Stephen Haggerty i Jozsef Garai z Florida International University analizowali zawartość wodoru w próbkach czarnych diamentów. Posłużyli się detektorami podczerwieni z Brookhaven National Laboratory i odkryli, że ilość pierwiastka wskazuje na powstanie kamieni podczas wybuchu supernowej.
Czarnych diamentów nie znaleziono nigdy w żadnym światowym złożu, w dodatku mechanizmy ich powstania są inne niż kamieni o innych barwach. "Ziemskie" diamenty powstają głęboko pod powierzchnią ziemi, gdzie olbrzymie ciśnienie doprowadza do przekształcenia się zwykłego węgla w jego odmianę alotropową, czyli diament. Dzięki wybuchom wulkanów drogocenne kamienie dostają się na powierzchnię i tam mogą być wydobywane.
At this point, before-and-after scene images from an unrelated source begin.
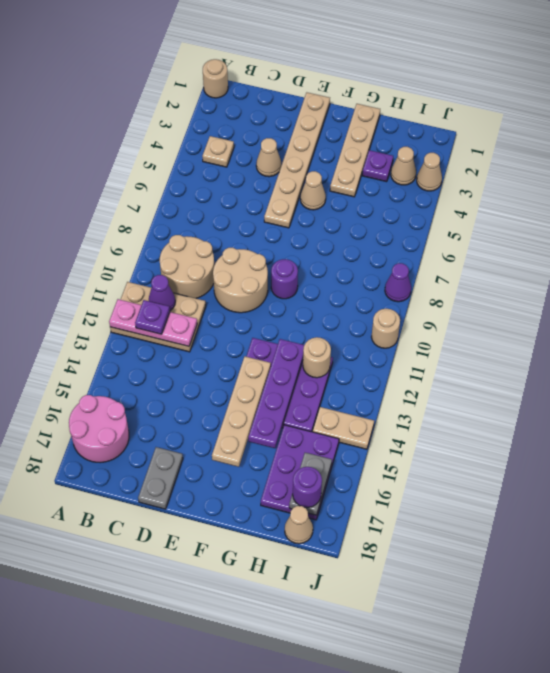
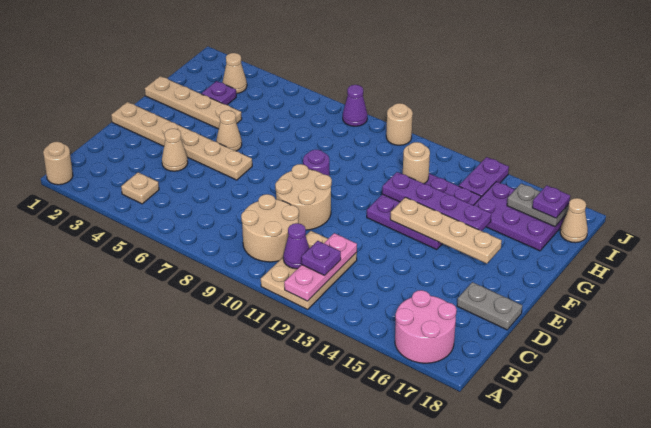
tan plate I14:J14 level 1 -> purple plate I14:J14 level 1
purple round brick I17 level 3 -> purple plate I17 level 3
tan cone J3 level 1 -> none

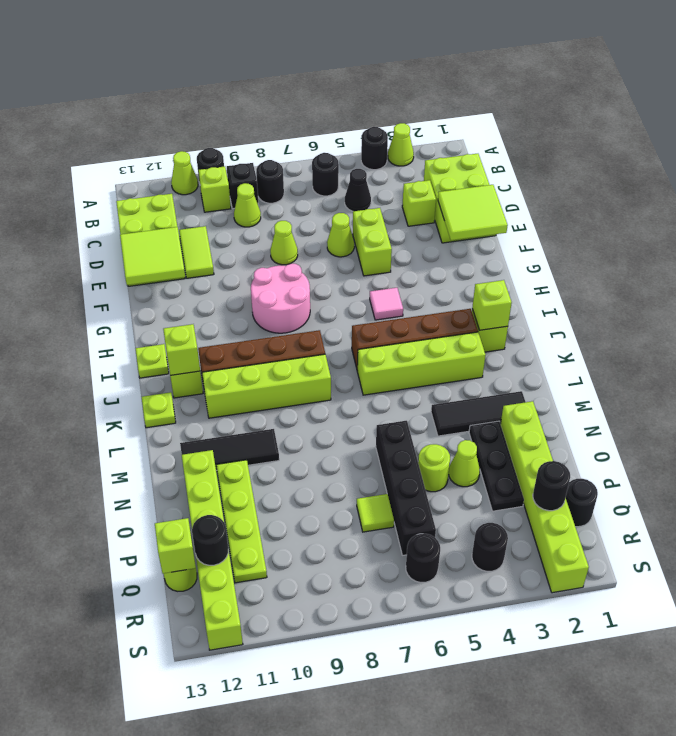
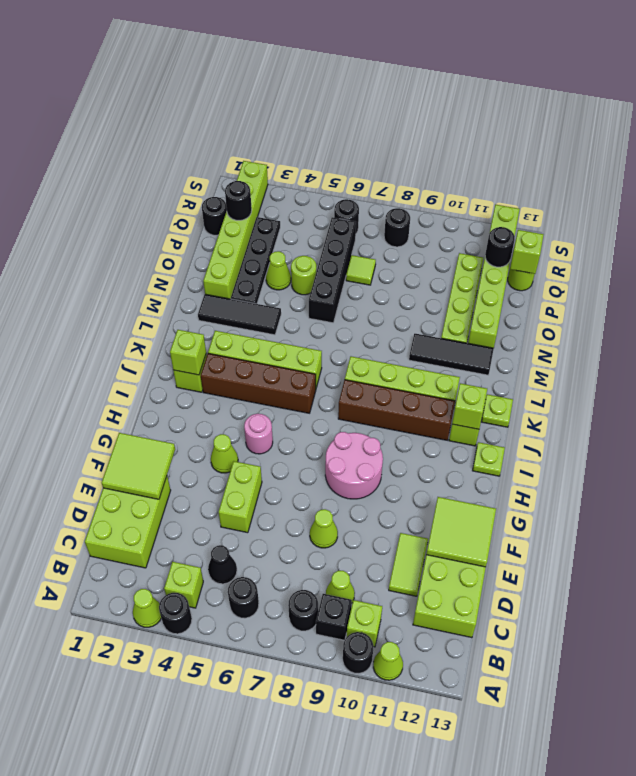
lime brick D3 level 1 -> lime brick B4 level 1
lime cone E6 level 1 -> lime cone G4 level 1
pink tile H5 level 1 -> pink round brick H5 level 1
black plate N3:P3 level 1 -> black plate N3:Q3 level 1
black round brick R4 level 1 -> black round brick R8 level 1

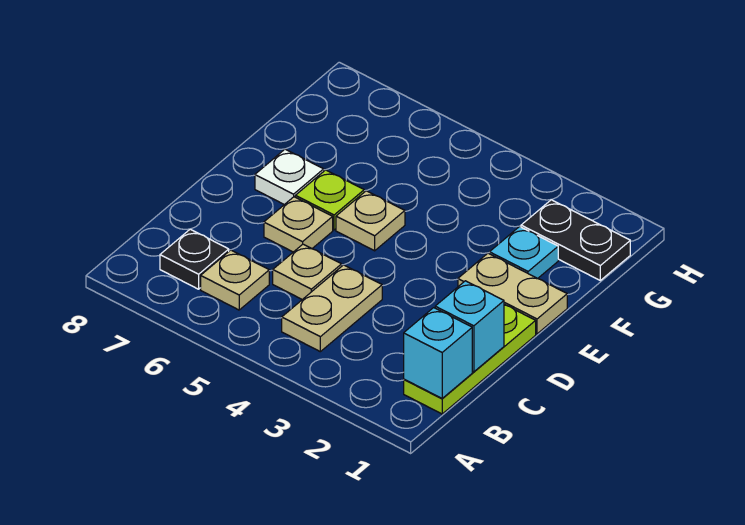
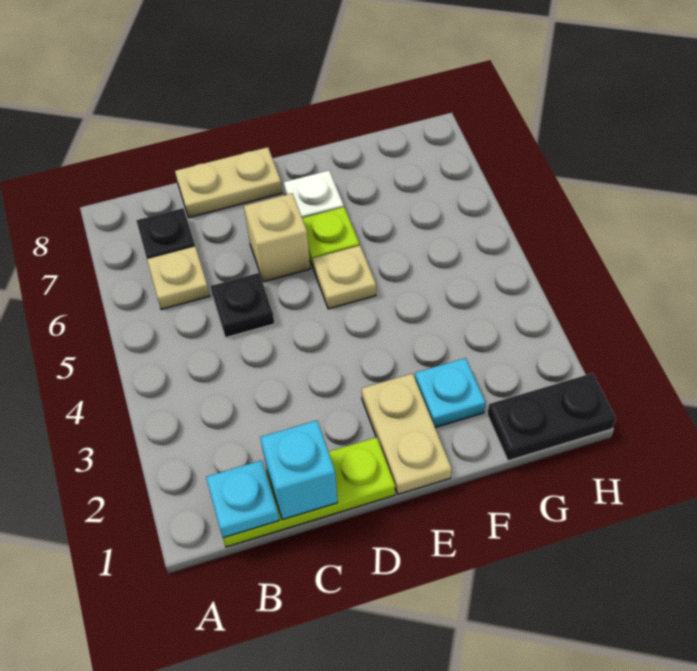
cyan brick B1 level 2 -> cyan plate B1 level 2
tan plate B4:C4 level 1 -> tan plate C8:D8 level 1
tan plate C5 level 1 -> black plate C5 level 1
tan plate D6 level 1 -> tan brick D6 level 1
black plate G1:G2 level 1 -> black plate G1:H1 level 1

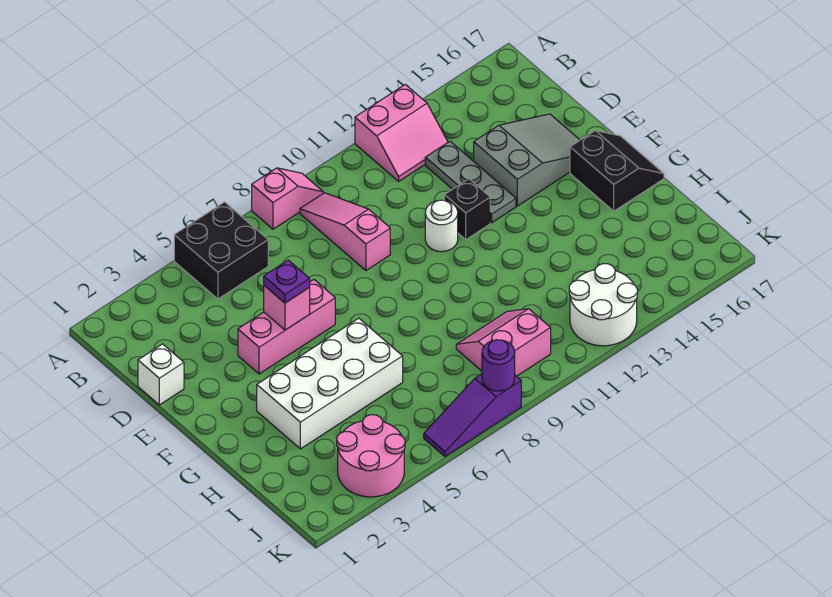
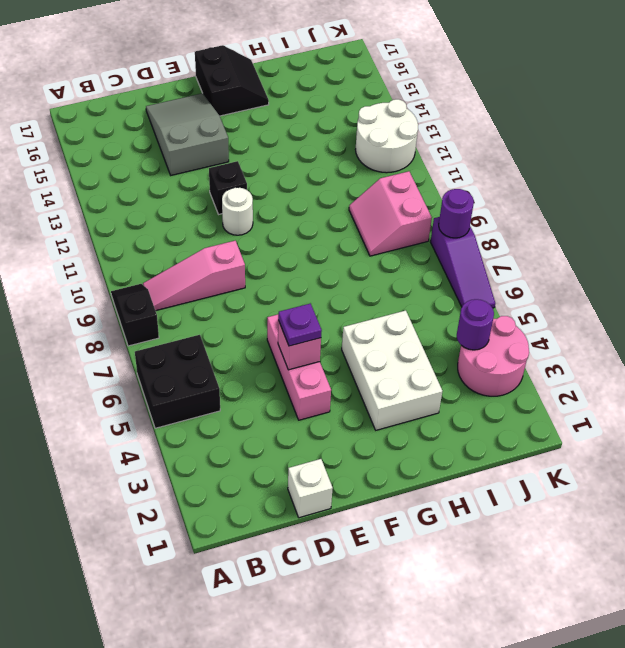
pink slope A8:A9 level 1 top 8 -> black slope A8:A9 level 1 top 8
pink slope A12:B13 level 1 top A -> none
grey plate C13:E13 level 1 -> none
black slope F16:G17 level 1 top 16 -> black slope F16:G17 level 1 top F
white brick G3:H6 level 1 -> white brick G3:H5 level 1
none -> purple round brick J4 level 2

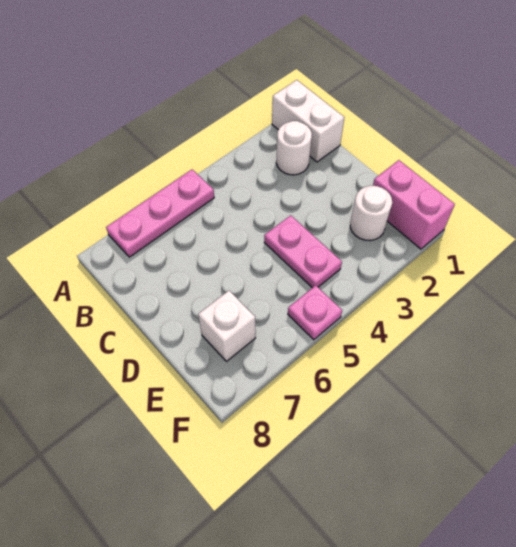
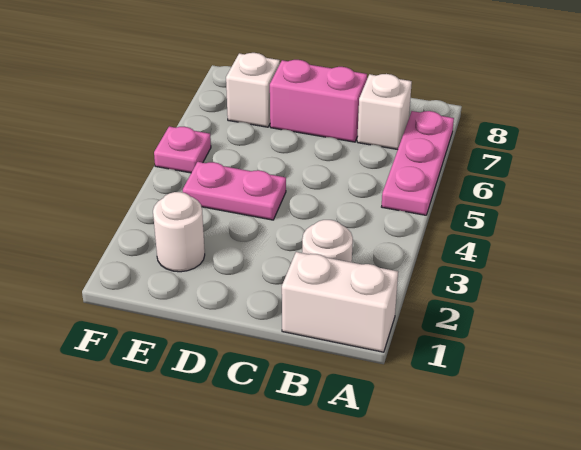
none -> white brick B7 level 1
pink brick E1:F1 level 1 -> pink brick C7:D7 level 1

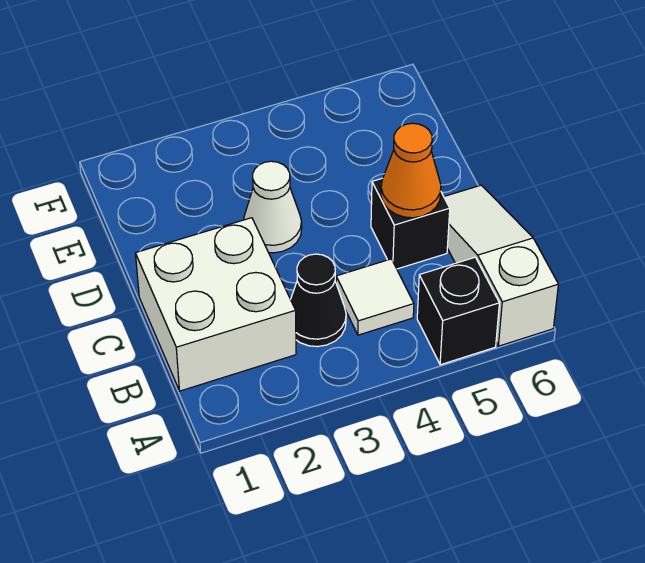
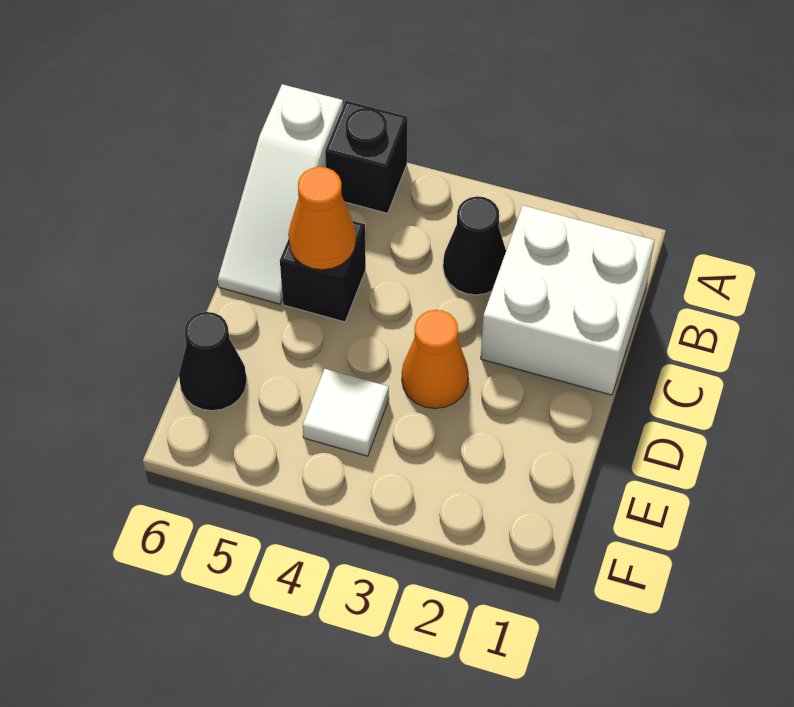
white tile B4 level 1 -> white tile E4 level 1
white cone D3 level 1 -> orange cone D3 level 1
none -> black cone E6 level 1

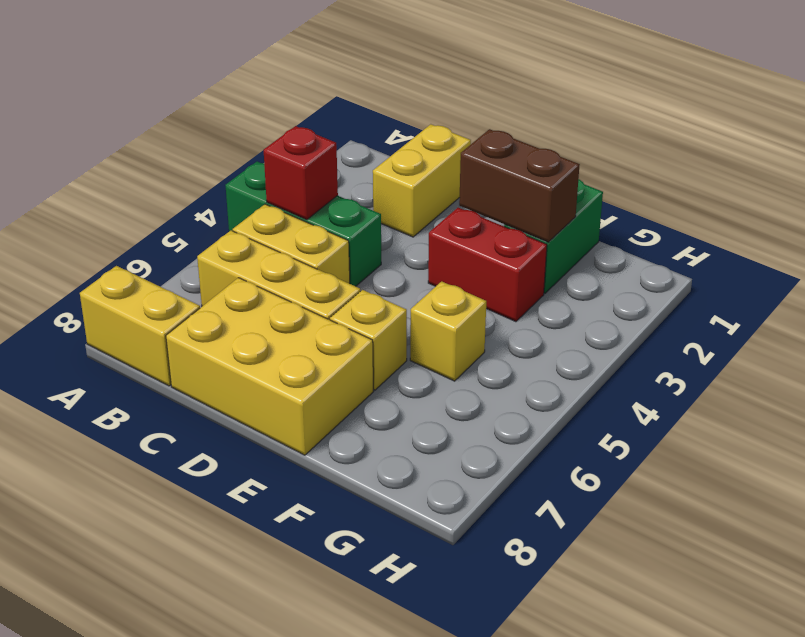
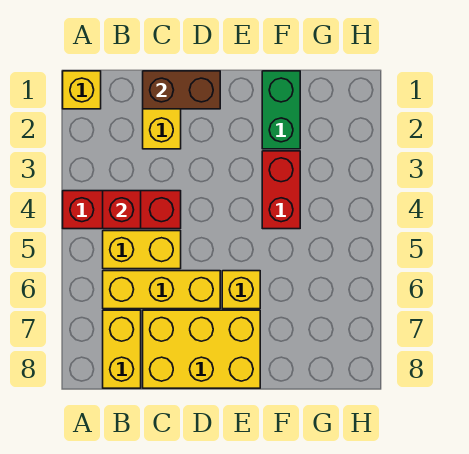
green brick A4:C4 level 1 -> red brick A4:C4 level 1
yellow brick A8:B8 level 1 -> yellow brick B7:B8 level 1
brown brick E2:F2 level 2 -> brown brick C1:D1 level 2
red brick E3:F3 level 1 -> red brick F3:F4 level 1
yellow brick F5 level 1 -> yellow brick A1 level 1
Od 1900 roku sprzedano ok. 600 ton zwykłych diamentów. Czarne diamenty występują tylko w pewnych utworach geologicznych na terenie Brazylii i Republiki Środkowoafrykańskiej.
Wcześniej Haggerty sugerował, że czarne diamenty spadły na Ziemię miliardy lat temu z deszczem meteorytów. Nierównomierne rozmieszczenie złóż można wyjaśnić czasem formowania się kontynentów (Astrophysical Journal Letters).